Reviewed by Alan Thomas

Volume 22 Number 5
1994 October


John Metcalf is a literary man with opinions. He writes and he edits and he argues - and from a reading of his essays it is probably fair to say that most of all he likes to argue. The necessary grain in his oyster which produces the pearl of argument is the official support of literature. The arts in Canada rely to a considerable degree upon grant-giving agencies. Metcalf has, accordingly, set himself fundamentally against the way things are done here. He challenges the giving of grants to writers and to publishing houses and he mocks nationalist promotion of the CanLit idea, being relentless in exposing the benign flaccidity of well-intentioned judgements on Canadian literature. And, since he never appears to fear naming names and quarrels with some well-known figures of the literary scene, his polemics often contain a degree of delightful revelation. Nor is he afraid of biting the hand that feeds him; this collection contains a lengthy prefatory list of the granting agencies that supported its publication.

Metcalf is a writer's writer - he lives by the word and its arrangement, and a feeling for language and style is asserted here as the essential literary need. On the negative side, there is certainly an obsessive quality to a series of essays in which we see our hero foil, or turn, his opponent and return to the attack for the second and third time. Attacking government is a little too easy these days. But, in Metcalf's defence, he does not appear to be a fashionable ideologist of the free market.

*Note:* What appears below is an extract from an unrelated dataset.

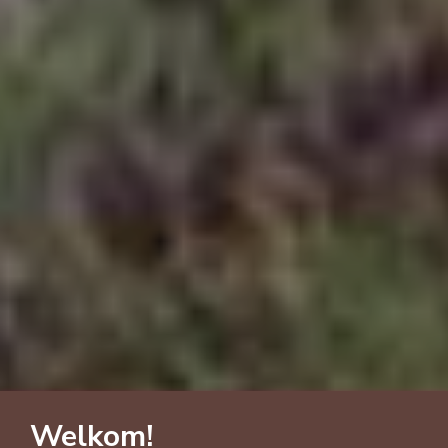
Welkom!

His argument that government should get out and allow literature to survive as best it may is not pressed as liberation of the marketplace. He is not concerned about the health of commerce. Rather, he takes the view that official subsidy damages the writer and, by extension, the reader by making everyone self-conscious about national affirmation. Consequently, books are written and read for the wrong reasons, as Canadian Books, not as good books.

This is a debate that should continue.


Alan Thomas teaches at Scarborough College, University of Toronto, in Toronto, Ontario.